Coba kalian perhatikan bentuk tubuh ikan tuna, tongkol dan cakalang, rata-rata bentuk tubuh mereka mirip bukan? Dengan ciri khusus berbadan sedikit mengkilat dan tanpa sisik merupakan ciri keluarga ikan Scombride. Lalu apa saja yang menjadi perbedaan dari ketiga ikan ini?

Ikan Cakalang (Katsuwonus pelamis)

Umumnya cakalang memiliki bentuk tubuh sedikit gemuk dengan warna punggung ungu kebiru-biruan bahkan ada juga cakalang yang berwarna punggung gelap. Panjang cakalang rata-rata sekitar 60 centimeter dengan pola garis di bagian tubuh cakalang. Daging ikan cakalang biasanya berwarna putih. Masyarakat daerah timur terutama papua sering menyebut ikan ini dengan nama "cakalan" sedangkan di beberapa daerah lain menyebutnya dengan nama ikan tongkol putih. Di luar negeri, cakalang dikenal dengan nama skipjack tuna. Sedangkan nama latin cakalang adalah Katsuwonus Pelamis.

Cakalang mempunyai ciri punggung gelap. Cakalang juga memiliki ciri adanya garis di badannya.
Cakalang mempunyai ciri punggung gelap. Cakalang juga memiliki ciri adanya garis di badannya.


Ikan Tongkol (Euthynnus affinis)

Tongkol dari ukurannya hampir sama persis dengan cakalang dimana keduanya memiliki panjang rata-rata sekitar 60 centimeter.
Tongkol dari ukurannya hampir sama persis dengan cakalang dimana keduanya memiliki panjang rata-rata sekitar 60 centimeter. 
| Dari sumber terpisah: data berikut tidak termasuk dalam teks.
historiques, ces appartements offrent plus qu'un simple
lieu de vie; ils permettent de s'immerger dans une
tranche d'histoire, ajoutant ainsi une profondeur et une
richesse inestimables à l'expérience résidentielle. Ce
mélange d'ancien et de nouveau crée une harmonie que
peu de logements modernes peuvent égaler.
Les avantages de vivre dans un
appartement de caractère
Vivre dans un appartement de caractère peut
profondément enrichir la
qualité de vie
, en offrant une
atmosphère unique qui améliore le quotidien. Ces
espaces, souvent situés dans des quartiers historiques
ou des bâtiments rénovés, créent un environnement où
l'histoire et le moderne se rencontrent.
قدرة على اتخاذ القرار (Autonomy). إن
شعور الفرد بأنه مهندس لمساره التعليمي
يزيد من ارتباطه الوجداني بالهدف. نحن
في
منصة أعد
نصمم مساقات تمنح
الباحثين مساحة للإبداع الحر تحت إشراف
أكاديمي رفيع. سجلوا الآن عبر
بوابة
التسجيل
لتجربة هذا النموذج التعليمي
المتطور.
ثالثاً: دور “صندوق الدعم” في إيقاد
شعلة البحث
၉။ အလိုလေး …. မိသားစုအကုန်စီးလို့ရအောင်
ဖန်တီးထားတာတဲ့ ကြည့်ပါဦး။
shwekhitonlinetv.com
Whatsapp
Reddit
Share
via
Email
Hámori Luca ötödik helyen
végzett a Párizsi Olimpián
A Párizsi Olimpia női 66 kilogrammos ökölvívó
Sedangkan perbedaan tubuh tongkol lebih sedikit langsing daripada ikan cakalang. Warna kulit ikan ini umumnya mengkilat. Pada bagian punggung tubuh ikan ini terdapat motif garis-garis (terkadang garis acak) yang bisa kita lihat perbedaan nya dengan ikan cakalang (punggung berwarna gelap, garis disamping badan). Sedangkan perbedaan daging tongkol tidak terlalu putih seperti ikan cakalang.

Ikan Tuna

Ikan tuna walaupun memiliki bentuk tubuh yang mirip dengan cakalang dan tongkol, namun dari segi ukuran kita dapat langsung mengetahui bahwa ikan ini adalah tuna.
Ikan tuna walaupun memiliki bentuk tubuh yang mirip dengan cakalang dan tongkol, namun dari segi ukuran kita dapat langsung mengetahui bahwa ikan ini adalah tuna.


Perbedaan mencolok terlihat pada ukuran bayi tuna, biasanya sebesar ikan cakalang dengan berat sekitar 5kg. Sedangkan ikan tuna dewasa ada yang sebesar anak umur 7 tahun, atau beratnya sekitar 35kg sampai ada juga yang 350kg. 

Cukup besar bukan ikan tuna ini? Itulah sebabnya ikan ini banyak dijadikan bahan olahan ikan kalengan untuk di ekspor ke luar negeri dikarenakan tuna memiliki rasa yang enak dan perbedaan volume daging tuna yang padat sehingga bernilai ekonomis tinggi.

Baik itu ikan cakalang dan ikan tuna paling banyak habitatnya di kawasan perairan Indonesia timur mulai dari Maluku hingga Papua. Sedangkan ikan tongkol biasanya banyak di temukan di Indonesia bagian tengah. Itulah sebabnya masyarakat daerah timur lebih mengenal dan gemar makan ikan cakalang dan tuna. Sedangkan ikan tongkol umumnya banyak dikonsumsi penduduk di daerah Jawa.